__What you will do__
Consider the material that follows. How many of its lines contain "Tech"? Reply with the number alone.

__Record extracts__

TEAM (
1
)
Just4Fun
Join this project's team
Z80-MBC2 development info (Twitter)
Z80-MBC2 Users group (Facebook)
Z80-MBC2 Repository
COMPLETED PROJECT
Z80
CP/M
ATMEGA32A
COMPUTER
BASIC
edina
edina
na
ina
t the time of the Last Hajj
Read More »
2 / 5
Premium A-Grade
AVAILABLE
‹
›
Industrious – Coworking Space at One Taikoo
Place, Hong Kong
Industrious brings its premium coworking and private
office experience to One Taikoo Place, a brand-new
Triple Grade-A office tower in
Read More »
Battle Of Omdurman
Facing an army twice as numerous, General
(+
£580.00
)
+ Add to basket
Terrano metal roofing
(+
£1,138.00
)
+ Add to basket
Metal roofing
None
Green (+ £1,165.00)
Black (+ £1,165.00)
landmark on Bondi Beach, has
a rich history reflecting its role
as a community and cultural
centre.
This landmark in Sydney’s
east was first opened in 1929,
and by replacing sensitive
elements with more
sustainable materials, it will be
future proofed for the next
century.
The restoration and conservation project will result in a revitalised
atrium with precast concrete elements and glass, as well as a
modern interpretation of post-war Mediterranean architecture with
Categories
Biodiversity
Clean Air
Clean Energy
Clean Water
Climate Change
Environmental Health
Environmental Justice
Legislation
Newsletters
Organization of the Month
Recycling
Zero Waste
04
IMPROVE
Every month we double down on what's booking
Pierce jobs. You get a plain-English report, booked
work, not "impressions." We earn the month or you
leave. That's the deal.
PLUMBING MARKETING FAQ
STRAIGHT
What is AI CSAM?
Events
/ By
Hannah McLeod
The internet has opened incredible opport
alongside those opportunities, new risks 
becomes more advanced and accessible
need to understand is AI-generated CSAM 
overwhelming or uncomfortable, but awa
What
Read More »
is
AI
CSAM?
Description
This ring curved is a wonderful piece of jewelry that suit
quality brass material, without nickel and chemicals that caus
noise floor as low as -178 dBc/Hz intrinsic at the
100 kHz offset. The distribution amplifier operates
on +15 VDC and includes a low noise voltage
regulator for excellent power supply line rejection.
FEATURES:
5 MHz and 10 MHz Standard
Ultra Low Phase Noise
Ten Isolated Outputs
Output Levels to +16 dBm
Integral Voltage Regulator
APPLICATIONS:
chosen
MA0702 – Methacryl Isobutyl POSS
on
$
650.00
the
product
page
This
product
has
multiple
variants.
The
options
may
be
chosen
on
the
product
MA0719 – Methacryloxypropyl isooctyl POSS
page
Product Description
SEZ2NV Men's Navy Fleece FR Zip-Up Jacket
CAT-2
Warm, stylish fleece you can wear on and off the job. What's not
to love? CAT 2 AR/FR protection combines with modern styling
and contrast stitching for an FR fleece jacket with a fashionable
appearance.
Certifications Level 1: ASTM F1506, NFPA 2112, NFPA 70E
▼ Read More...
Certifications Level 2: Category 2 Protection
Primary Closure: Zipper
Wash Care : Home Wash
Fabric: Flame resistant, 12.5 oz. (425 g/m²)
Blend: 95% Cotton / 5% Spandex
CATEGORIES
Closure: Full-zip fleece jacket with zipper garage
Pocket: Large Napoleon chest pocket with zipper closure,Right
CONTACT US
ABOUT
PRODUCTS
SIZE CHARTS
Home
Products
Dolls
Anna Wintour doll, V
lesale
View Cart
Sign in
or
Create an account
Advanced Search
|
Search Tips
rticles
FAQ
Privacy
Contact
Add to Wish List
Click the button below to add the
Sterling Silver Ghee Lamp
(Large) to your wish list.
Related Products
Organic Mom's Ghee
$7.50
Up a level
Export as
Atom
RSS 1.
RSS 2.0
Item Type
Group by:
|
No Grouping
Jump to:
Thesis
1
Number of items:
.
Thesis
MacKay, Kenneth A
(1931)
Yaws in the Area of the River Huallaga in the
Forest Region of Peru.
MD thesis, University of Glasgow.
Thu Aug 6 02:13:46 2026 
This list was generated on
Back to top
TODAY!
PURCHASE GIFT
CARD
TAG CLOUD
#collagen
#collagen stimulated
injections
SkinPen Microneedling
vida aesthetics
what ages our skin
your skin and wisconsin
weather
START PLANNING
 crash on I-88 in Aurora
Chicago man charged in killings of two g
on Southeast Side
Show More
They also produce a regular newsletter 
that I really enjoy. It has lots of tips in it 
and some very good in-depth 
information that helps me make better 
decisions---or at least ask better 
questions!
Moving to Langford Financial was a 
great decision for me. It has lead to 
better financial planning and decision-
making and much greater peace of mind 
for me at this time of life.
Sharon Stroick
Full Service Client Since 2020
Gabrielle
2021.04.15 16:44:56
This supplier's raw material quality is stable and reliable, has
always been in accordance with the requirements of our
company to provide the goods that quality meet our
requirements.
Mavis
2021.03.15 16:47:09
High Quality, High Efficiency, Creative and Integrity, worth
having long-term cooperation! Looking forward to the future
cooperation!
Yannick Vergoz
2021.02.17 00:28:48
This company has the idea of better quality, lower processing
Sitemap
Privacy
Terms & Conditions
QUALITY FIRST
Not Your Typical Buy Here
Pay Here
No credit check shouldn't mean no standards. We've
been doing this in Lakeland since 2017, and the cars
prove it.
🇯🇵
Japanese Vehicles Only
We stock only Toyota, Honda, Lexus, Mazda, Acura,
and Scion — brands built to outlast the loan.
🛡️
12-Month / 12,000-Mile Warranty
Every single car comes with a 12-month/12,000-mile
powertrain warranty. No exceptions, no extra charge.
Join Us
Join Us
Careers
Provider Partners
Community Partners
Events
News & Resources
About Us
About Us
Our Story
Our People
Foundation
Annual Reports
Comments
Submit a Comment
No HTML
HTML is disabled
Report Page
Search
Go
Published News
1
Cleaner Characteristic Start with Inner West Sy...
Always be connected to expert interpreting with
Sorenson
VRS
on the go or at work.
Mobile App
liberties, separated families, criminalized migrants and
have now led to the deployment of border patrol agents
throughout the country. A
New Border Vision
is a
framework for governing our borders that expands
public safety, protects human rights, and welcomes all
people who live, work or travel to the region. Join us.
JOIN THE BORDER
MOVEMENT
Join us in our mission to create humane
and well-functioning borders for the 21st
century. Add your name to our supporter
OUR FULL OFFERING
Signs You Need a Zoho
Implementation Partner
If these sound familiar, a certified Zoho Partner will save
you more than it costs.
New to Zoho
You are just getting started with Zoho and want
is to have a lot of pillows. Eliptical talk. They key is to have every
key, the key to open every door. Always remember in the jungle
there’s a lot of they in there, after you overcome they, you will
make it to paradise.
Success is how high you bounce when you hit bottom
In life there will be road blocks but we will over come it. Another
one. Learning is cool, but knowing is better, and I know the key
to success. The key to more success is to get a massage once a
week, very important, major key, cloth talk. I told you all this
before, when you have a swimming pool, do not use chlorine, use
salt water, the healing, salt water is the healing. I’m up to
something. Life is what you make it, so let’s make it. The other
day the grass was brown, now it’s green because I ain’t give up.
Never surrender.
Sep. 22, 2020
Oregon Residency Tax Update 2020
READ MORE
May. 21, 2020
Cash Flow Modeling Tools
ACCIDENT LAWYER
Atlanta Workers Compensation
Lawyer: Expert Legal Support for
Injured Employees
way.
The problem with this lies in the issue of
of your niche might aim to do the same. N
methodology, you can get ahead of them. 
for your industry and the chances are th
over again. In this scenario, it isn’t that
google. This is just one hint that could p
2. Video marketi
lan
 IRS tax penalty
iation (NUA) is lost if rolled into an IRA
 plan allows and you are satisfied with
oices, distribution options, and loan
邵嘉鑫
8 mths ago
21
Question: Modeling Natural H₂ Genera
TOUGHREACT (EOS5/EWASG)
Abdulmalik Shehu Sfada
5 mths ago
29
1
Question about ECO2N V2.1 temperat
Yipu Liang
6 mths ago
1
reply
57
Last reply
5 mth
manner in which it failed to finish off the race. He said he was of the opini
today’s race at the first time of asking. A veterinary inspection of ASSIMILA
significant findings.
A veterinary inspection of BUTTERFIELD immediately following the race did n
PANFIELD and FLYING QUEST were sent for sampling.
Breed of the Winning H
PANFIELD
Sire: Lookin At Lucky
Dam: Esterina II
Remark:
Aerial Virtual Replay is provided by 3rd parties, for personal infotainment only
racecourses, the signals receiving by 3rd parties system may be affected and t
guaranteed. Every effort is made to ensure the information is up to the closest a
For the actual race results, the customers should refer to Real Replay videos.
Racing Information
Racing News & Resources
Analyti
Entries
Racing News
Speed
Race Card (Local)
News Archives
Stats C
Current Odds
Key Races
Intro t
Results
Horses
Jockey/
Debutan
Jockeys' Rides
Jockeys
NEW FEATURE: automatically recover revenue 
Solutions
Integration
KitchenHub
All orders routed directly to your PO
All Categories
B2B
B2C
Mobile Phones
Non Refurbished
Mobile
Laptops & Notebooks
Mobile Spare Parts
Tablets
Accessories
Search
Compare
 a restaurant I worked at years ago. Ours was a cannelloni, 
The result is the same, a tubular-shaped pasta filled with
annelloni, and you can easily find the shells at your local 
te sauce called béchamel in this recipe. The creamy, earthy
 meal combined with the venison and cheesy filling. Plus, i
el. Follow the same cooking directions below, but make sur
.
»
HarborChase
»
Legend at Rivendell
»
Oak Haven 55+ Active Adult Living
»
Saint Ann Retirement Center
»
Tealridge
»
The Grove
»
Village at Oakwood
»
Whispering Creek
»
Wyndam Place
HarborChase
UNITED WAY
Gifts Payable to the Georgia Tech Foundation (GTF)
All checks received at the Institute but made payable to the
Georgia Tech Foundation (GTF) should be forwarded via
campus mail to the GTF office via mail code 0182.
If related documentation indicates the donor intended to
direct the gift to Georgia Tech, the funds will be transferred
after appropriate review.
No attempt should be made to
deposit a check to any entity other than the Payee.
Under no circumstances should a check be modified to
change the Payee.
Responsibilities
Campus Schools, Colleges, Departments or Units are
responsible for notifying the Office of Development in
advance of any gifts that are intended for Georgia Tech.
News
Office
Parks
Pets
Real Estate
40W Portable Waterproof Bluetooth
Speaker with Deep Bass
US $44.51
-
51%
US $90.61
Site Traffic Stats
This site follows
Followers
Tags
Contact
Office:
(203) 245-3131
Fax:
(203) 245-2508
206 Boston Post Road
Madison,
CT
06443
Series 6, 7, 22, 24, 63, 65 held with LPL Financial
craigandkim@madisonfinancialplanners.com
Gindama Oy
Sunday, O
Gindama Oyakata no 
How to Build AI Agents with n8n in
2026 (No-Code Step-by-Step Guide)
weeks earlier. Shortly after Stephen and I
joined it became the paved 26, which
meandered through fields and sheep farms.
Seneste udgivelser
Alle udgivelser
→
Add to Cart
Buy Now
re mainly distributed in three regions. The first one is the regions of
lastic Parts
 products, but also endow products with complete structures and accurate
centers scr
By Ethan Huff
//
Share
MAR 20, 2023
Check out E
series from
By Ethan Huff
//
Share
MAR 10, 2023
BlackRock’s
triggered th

__Result of the exercise__
4